Friday, September 27, 2013

Mommy

Mommy.  That one little word has so much emotion attached to it.  It meant the world to me when that dollar store pregnancy test read positive.   It made me cry when I first heard Zoe cry. Mommy is the way I refer to myself a hundred times a day while I interact with my daughter. I am passionate about being a mom and being the best mom I can be for my Zoe bug.

In the last few days Zoe has switched from calling me "Mama" to calling me "Mommy."  It is a small change I know but it is just one more example of how fast our kids grow up.  I have often been asked if I feel like the time is going too fast.  And each time I give my answer I get different responses.  Well, that's fine.  Everyone is entitled to their own opinion.  But I will share my answer to that question with you this evening.

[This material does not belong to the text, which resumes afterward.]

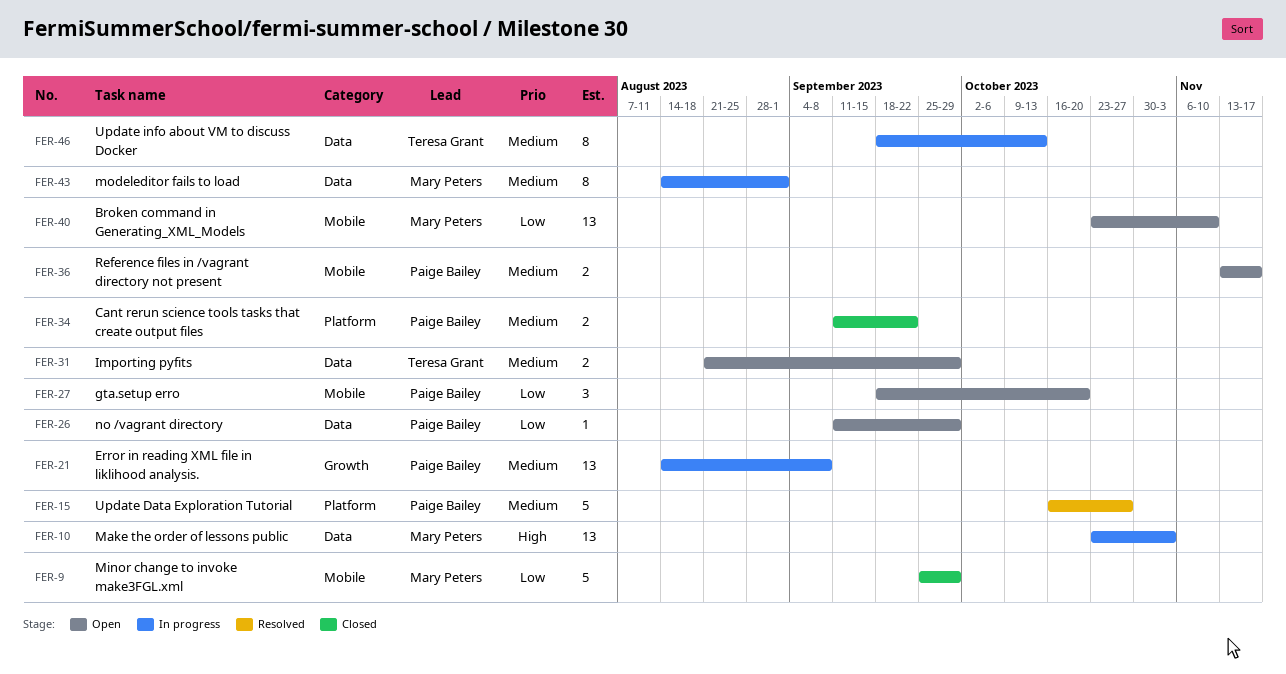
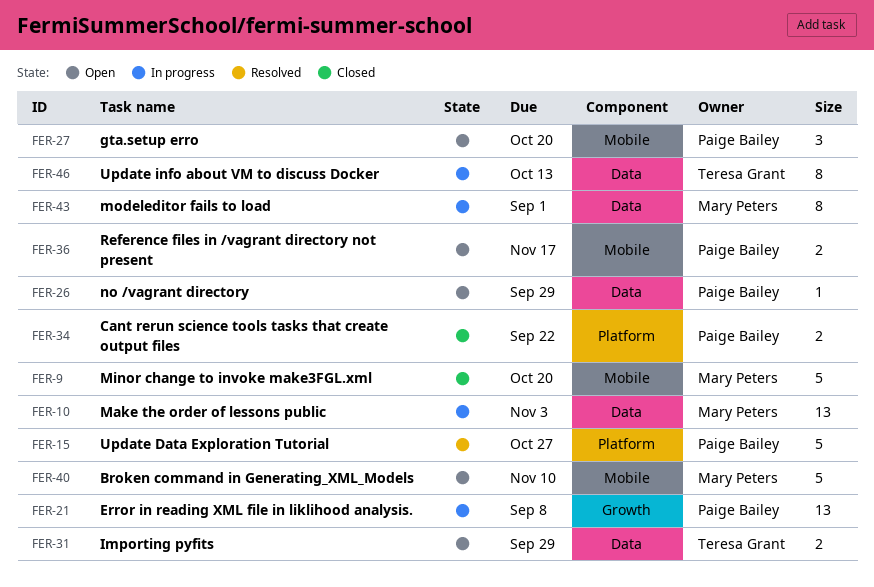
FER-9, due: Sep 29 -> Oct 20
FER-40, estimate: 13 -> 5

Do I feel like the time is going too fast? No. No, I don't.  I know, I know I just commented about how Zoe changing from calling me mama to mommy is yet another sign of how fast time goes by.  Well, that's just it.  The time does go by fast.  That is why I have chosen to be present in her life.  That is why I read to her everyday.  That is why I play tea party and build towers with her, I tell her stories I make up as they go along, and I talk with her while we wander the isles in the grocery store. That is why we sing songs in the car and we do the hand motions for every nursery rhyme I know.  That is why I push her on the swings, I climb up the slide at the playground with her, and I play hide-n-go seek all over the house.  I know the time is going fast and I want to make the most of all the time I have.  I don't want to look back in six months or six years and ask myself where I was while Zoe was growing up.  I want to look back and see that I was right there with her. 

I don't feel like the time is going too fast because I am living out each day with my daughter.  Not all days are fun and games.  We still have sick days and bad weather days and stay in our pj's days and don't leave the house days but those days are important too because they are a part of who we are. 

We all have the same amount of time each day and each of our days go just as fast so please chose to be present in your children's lives.  When our little ones are grown we won't remember what happened in which season of our favorite TV show, how many text messages we got covering the latest neighborhood gossip, what the latest buzz was blowing up facebook, or which DIY craft project was all over pinterest.  We will remember the time we spend with our children.

Zoe is worth my time.  I am blessed to be her Mommy.